Virtuelle Influencer*innen sind schon heute Millionen wert: Sie präsentieren teure Marken oder Produkte in sozialen Netzwerken. (Symbolbild: Getty Images)
Virtuelle Influencer*innen sind schon heute Millionen wert: Sie präsentieren teure Marken oder Produkte in sozialen Netzwerken. (Symbolbild: Getty Images)

Influencer*innen verkaufen häufig einen – zumindest vorgegeben – authentischen Einblick in ihr Privatleben. Doch ein Trend aus Südkorea zeigt, dass an dem Gezeigten nichts authentisch sein muss. Oder real.

Die erste virtuelle Influencerin

Rozy hat auf Instagram über 137.000 Follower*innen. Sie teilt Fotos, wie sie auf einer Sonnenliege in einer Vogue blättert, ihre Zunge für ein Selfie rausstreckt oder lässig an einem Auto lehnt. Sie sieht jedes Mal makellos aus, ihre Kleider sitzen wie angegossen. Tausende Likes bekommt sie dafür und Dutzende Kommentare finden sich unter jedem Beitrag.

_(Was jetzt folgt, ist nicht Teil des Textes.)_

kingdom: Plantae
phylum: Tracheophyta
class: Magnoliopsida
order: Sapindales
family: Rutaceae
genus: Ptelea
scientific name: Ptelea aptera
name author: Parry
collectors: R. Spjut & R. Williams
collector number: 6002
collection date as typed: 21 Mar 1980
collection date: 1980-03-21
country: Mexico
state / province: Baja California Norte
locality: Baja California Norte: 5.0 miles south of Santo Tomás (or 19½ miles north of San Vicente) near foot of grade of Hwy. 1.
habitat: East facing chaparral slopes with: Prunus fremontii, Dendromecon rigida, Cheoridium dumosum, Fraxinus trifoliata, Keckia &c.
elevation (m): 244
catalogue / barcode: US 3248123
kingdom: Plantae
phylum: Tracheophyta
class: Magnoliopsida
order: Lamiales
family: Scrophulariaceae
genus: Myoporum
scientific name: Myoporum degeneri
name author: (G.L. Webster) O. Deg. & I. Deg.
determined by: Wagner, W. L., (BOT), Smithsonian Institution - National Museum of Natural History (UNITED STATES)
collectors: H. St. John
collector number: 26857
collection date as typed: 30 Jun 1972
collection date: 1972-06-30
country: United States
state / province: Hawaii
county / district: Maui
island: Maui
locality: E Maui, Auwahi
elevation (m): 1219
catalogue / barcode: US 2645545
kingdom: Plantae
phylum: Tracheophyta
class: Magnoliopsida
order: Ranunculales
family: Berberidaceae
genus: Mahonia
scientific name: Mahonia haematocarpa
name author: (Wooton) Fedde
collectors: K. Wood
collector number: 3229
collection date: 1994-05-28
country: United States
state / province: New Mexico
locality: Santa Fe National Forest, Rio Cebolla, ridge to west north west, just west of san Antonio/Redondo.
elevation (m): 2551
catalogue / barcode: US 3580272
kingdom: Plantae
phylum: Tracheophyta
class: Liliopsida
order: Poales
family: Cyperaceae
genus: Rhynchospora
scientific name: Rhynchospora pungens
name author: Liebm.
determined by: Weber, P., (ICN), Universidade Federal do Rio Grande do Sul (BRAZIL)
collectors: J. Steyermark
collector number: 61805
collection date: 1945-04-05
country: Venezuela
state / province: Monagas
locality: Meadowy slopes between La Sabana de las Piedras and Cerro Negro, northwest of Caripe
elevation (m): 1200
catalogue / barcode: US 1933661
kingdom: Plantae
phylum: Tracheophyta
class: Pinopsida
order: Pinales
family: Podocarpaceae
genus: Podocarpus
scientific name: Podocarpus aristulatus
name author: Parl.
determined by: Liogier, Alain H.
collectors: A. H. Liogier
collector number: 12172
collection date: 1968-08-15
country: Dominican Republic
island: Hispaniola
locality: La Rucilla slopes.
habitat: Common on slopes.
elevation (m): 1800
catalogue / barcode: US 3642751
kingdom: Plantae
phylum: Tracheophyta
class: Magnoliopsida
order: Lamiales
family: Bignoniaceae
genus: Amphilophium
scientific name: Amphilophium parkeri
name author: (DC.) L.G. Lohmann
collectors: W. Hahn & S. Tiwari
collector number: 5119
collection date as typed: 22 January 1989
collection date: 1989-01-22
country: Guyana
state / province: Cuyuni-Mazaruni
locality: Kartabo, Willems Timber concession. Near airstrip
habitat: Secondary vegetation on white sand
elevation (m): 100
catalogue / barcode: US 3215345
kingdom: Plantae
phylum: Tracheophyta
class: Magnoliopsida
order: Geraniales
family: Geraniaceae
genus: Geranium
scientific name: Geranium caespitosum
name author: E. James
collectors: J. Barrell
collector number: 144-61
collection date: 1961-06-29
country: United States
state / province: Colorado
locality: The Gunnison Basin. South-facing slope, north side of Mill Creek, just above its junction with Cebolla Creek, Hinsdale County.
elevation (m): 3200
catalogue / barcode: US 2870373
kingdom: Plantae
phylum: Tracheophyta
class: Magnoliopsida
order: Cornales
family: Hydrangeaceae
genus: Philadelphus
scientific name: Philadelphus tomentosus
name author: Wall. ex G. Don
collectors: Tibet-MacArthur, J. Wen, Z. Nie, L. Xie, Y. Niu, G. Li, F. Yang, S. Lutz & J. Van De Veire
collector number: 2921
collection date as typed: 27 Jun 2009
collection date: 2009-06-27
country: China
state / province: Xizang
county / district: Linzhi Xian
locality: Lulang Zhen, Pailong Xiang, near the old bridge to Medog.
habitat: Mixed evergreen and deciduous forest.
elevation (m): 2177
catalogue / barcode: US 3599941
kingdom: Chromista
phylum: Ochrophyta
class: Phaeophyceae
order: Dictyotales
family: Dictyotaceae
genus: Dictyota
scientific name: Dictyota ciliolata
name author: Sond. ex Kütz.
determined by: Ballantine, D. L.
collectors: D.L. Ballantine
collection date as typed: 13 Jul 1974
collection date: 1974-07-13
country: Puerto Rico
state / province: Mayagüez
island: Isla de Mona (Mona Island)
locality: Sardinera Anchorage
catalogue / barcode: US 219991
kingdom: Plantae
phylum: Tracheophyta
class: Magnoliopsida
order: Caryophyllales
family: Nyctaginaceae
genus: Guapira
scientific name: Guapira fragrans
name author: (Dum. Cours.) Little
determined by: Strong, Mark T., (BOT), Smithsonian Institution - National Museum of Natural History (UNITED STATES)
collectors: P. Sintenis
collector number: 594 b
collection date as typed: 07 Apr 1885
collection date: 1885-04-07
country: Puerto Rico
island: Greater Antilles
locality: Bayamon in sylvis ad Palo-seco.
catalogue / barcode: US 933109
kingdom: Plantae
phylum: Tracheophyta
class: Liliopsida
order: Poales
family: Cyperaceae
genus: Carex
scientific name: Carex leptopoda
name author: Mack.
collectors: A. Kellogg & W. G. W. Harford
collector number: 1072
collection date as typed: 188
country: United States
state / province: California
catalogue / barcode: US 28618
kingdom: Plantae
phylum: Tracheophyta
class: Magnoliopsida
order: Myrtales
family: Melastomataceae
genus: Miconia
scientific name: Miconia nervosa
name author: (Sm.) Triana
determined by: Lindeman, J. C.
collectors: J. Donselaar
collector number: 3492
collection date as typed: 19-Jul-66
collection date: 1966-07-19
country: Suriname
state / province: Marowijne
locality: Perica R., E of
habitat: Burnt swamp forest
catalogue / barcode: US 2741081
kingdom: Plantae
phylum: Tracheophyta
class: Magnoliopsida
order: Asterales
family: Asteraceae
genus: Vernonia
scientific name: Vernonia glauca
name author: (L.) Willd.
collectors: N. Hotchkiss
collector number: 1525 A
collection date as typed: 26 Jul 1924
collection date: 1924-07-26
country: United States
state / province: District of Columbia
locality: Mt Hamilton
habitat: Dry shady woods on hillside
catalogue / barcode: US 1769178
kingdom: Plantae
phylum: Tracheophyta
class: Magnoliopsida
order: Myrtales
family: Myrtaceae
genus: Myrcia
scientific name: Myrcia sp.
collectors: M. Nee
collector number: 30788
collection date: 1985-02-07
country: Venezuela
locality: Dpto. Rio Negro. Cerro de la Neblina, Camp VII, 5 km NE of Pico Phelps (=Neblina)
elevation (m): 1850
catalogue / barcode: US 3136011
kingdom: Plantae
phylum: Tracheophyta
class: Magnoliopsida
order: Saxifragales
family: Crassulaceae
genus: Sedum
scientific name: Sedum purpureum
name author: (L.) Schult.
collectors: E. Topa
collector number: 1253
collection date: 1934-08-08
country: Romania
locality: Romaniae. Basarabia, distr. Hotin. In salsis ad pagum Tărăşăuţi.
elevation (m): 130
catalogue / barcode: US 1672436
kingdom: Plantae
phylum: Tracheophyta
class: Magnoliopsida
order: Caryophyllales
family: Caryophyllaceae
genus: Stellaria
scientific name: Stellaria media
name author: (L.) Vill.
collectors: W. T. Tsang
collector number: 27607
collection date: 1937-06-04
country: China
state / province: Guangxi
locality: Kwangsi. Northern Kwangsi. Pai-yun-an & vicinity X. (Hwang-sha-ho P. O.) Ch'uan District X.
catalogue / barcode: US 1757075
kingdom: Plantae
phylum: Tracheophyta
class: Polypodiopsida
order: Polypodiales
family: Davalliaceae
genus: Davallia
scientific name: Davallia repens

Nur: Rozy ist nicht echt. Sie ist laut Selbstbeschreibung auf Instagram die erste unter vielen virtuellen Influencer*innen, also ein rein digitaler Mensch. Sie ist, so heißt es weiter, die „einzige Person, die jede und jeden darstellen kann“. Auf der Webseite des Unternehmens Sidus Studio X, die Rozy erschaffen hat, steht außerdem: „Sie kann alles, was Menschen nicht können. Und das auf die menschlichste Art und Weise.“

Verschmelzung von realer und digitaler Welt

Zum Beispiel einen riesigen Werbewert generieren: Seit ihrem Start im Jahr 2020 hat Rozy Werbeverträge mit großen Marken abgeschlossen, stolzierte über virtuelle Laufstege und veröffentlichte zwei Singles.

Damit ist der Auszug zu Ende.